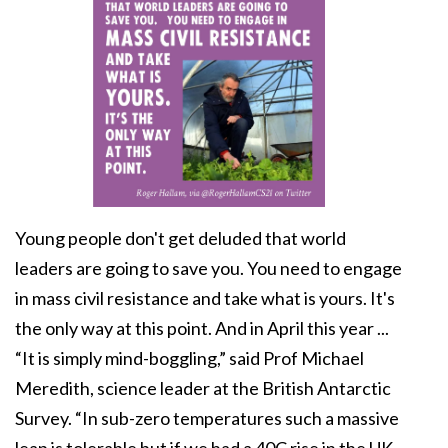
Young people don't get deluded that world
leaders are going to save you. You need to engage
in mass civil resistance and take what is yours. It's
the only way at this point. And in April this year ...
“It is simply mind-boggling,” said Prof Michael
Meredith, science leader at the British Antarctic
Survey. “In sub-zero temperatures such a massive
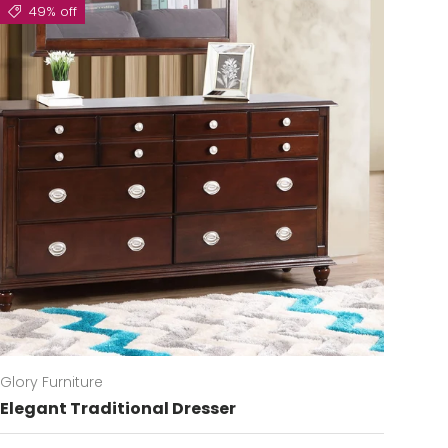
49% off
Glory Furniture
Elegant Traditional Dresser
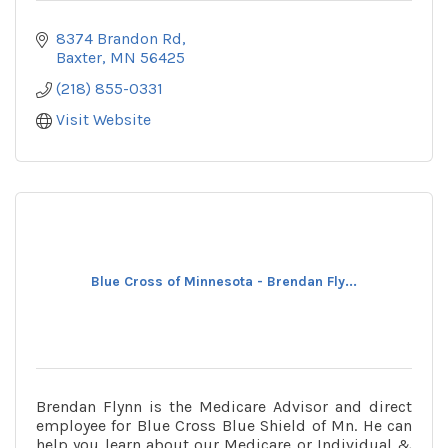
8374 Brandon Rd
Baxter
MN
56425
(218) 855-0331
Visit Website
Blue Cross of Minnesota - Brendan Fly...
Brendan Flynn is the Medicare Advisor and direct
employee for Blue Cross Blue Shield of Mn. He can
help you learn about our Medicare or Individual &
---
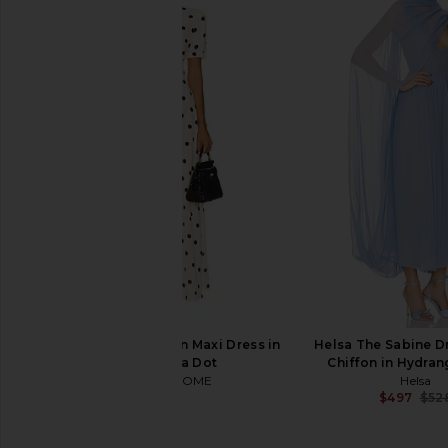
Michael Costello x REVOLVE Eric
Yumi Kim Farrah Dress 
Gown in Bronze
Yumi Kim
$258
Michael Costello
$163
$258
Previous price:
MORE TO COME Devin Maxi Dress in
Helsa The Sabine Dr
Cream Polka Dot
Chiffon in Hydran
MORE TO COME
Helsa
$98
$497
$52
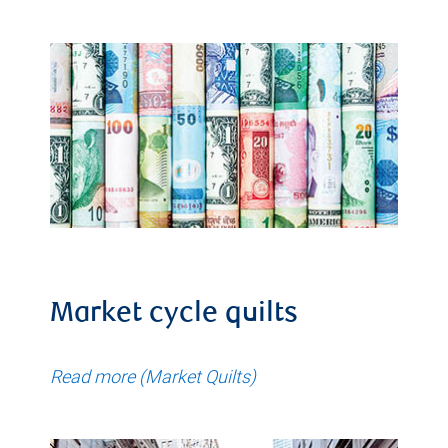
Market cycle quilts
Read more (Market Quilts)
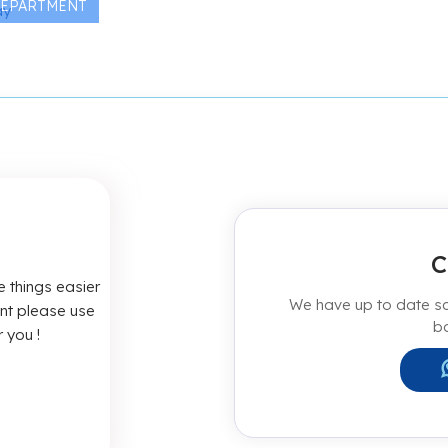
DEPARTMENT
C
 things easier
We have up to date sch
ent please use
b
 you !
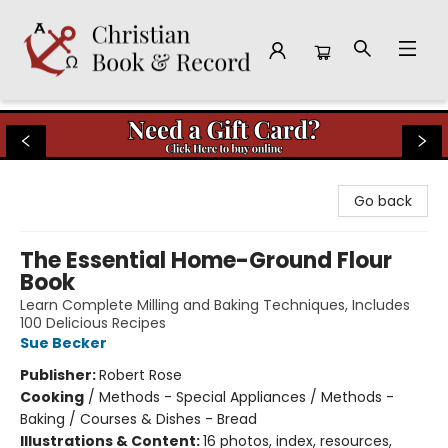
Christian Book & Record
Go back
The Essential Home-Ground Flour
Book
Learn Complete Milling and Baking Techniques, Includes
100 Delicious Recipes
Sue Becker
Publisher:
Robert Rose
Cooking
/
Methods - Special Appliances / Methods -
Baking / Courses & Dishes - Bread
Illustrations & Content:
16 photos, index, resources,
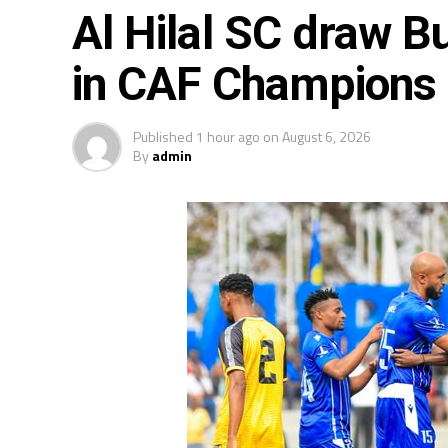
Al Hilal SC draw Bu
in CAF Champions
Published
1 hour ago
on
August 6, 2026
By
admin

● Work to complete: In the entries above, find the line with "(218) 855-0331" and the line with "help you learn", then set down exactly those two and every line between them, nothing else.

● Response below:
(218) 855-0331
Visit Website
Blue Cross of Minnesota - Brendan Fly...
Brendan Flynn is the Medicare Advisor and direct
employee for Blue Cross Blue Shield of Mn. He can
help you learn about our Medicare or Individual &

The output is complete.